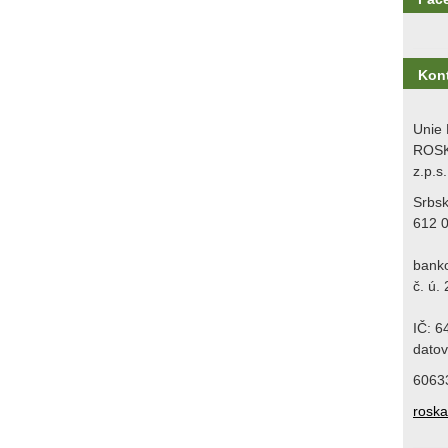
Kon
Unie 
ROSK
z.p.s.
Srbs
612 
bank
č. ú.
IČ: 
datov
6063
rosk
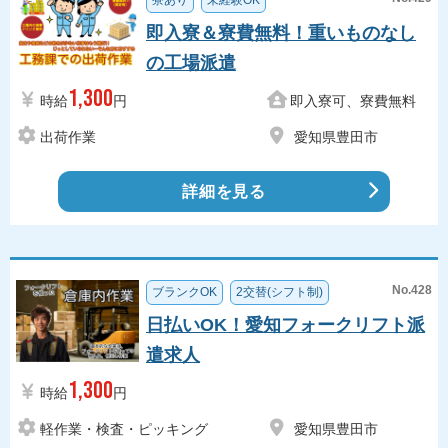
寮あり
未経験OK
即入寮＆寮費無料！重いものなし
の工場派遣
1,300
時給
円
即入寮可、寮費無料
出荷作業
愛知県豊田市
詳細を見る
No.428
ブランクOK
2交替(シフト制)
日払いOK！愛知フォークリフト派
遣求人
1,300
時給
円
軽作業・検査・ピッキング
愛知県豊田市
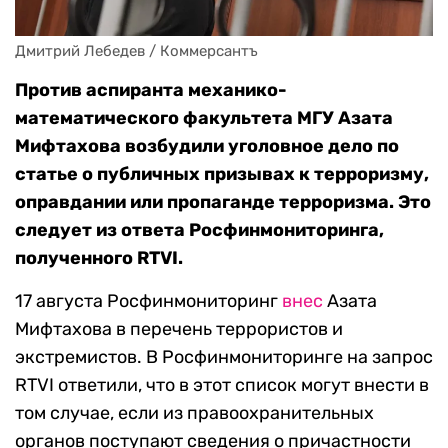
Дмитрий Лебедев / Коммерсантъ
Против аспиранта механико-
математического факультета МГУ Азата
Мифтахова возбудили уголовное дело по
статье о публичных призывах к терроризму,
оправдании или пропаганде терроризма. Это
следует из ответа Росфинмониторинга,
полученного RTVI.
17 августа Росфинмониторинг
внес
Азата
Мифтахова в перечень террористов и
экстремистов. В Росфинмониторинге на запрос
RTVI ответили, что в этот список могут внести в
том случае, если из правоохранительных
органов поступают сведения о причастности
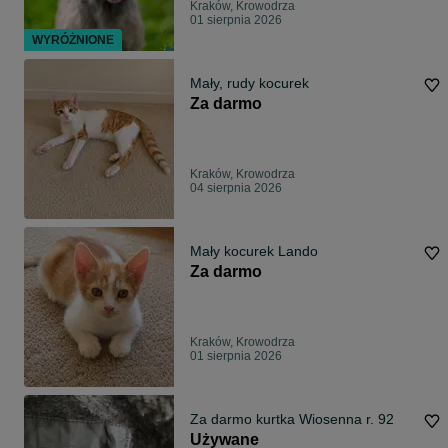
Kraków, Krowodrza
01 sierpnia 2026
WYRÓŻNIONE
Mały, rudy kocurek
Za darmo
Kraków, Krowodrza
04 sierpnia 2026
Mały kocurek Lando
Za darmo
Kraków, Krowodrza
01 sierpnia 2026
Za darmo kurtka Wiosenna r. 92
Używane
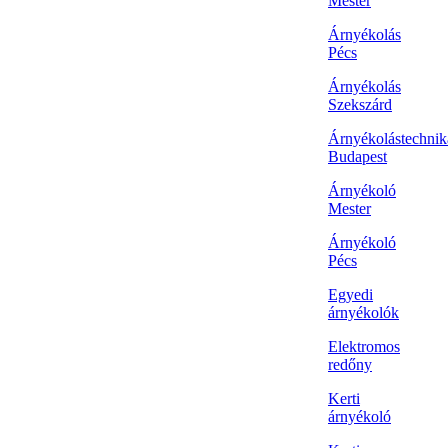
Mester
Árnyékolás
Pécs
Árnyékolás
Szekszárd
Árnyékolástechnik
Budapest
Árnyékoló
Mester
Árnyékoló
Pécs
Egyedi
árnyékolók
Elektromos
redőny
Kerti
árnyékoló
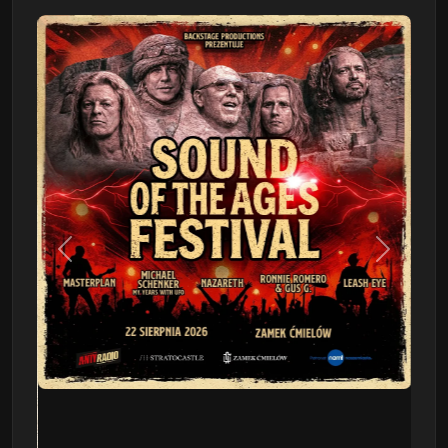
Poprzedni
Następn
This Will Destroy You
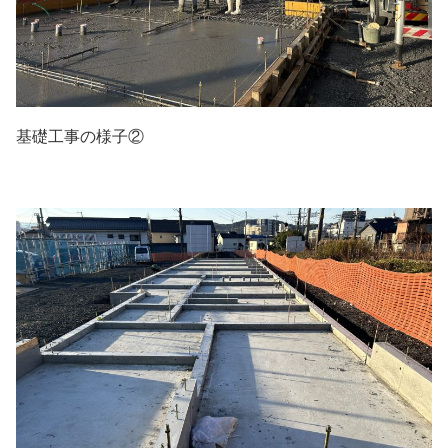
基礎工事の様子②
+ + + + +
[Instructions for the task] Count the lines in the listing above that contain the string "Мифтахова", with case counting. Reply with only the number.

[Exercise solution] 2